I want to prevent spaces in hyperlinks on a UGC site. I have written regular expression it works perfect except its not removing trailing space from link and anchor text.
Here is my code:
$text = '< a href = " http://www.examplesite.com/ "> Example site </a>';
$text = preg_replace('#(<(\s+)*a(\s+)*href(\s+)*=(\s+)*("|\')(\s+)*([^"]+)("|\')>(\s+)*([^<]+)(\s+)*</a>)#','<a href="$8">$11</a> ',$text);
<a href="http://www.examplesite.com/ ">Example site </a>
URLs also contain spaces i.e. http://www.examplesite.com/blog/a page with space.html
Try this:
preg_replace("{<\s*a\s*href\s*=\s*(\"|')\s*([^\s]+)\s*\\1>\s*(.*?)\s+</a>}","<a href='$2'>$3</a>",$text);
Try this to remove extra spaces
function RemoveExtraSpaces($str)
{
while(strpos($str," "))
{
$str = str_replace(" ", "", $str);
}
return $str;
}
I am no expert in regex but it seems you need a way to backtrack, you read all the way up to the closing "

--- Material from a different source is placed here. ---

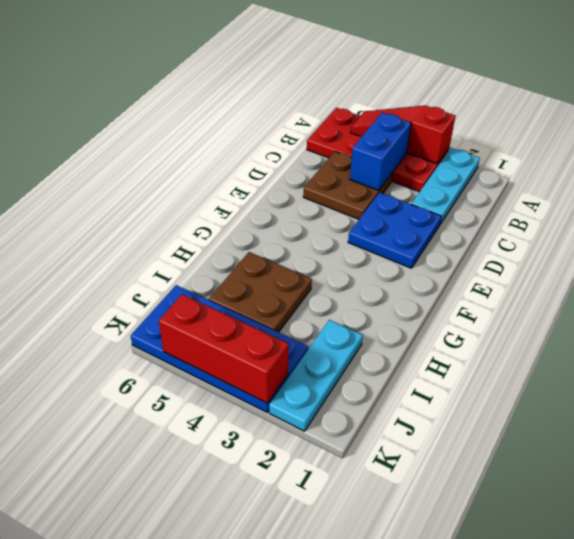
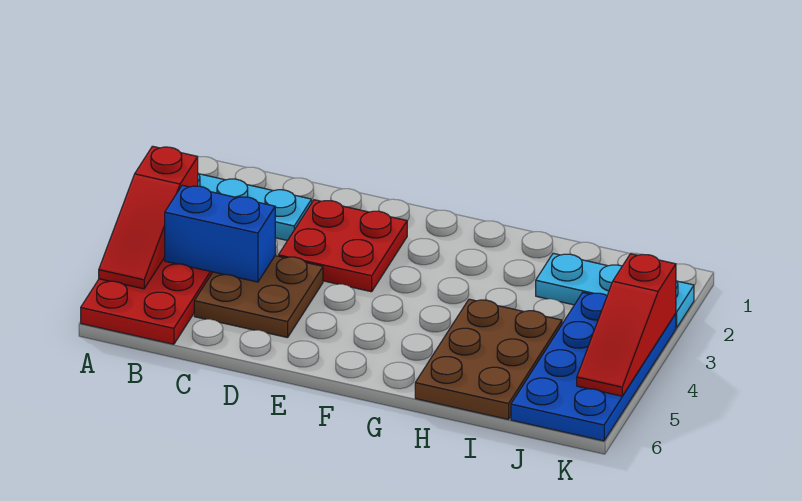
blue 2x2 plate [348,192,441,268] -> red 2x2 plate [278,200,407,292]
brown 2x2 plate [209,252,312,332] -> brown 2x3 plate [415,299,562,420]
red 1x3 brick [159,294,289,403] -> red 1x3 slope [577,254,676,396]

but you have to backtrack to the last non space character. I got no clue how to do that so what I would do is after you got your semi-cleared string
a) either str_replace or b) write a second regex
$str = str_replace(" '>","'>", $count);
$str = str_replace(" \">","\">", $count);
$str = str_replace(" </a>","</a>", $count);
recursively until no more replacements can be done should work. Its primitive I know, but should do the job.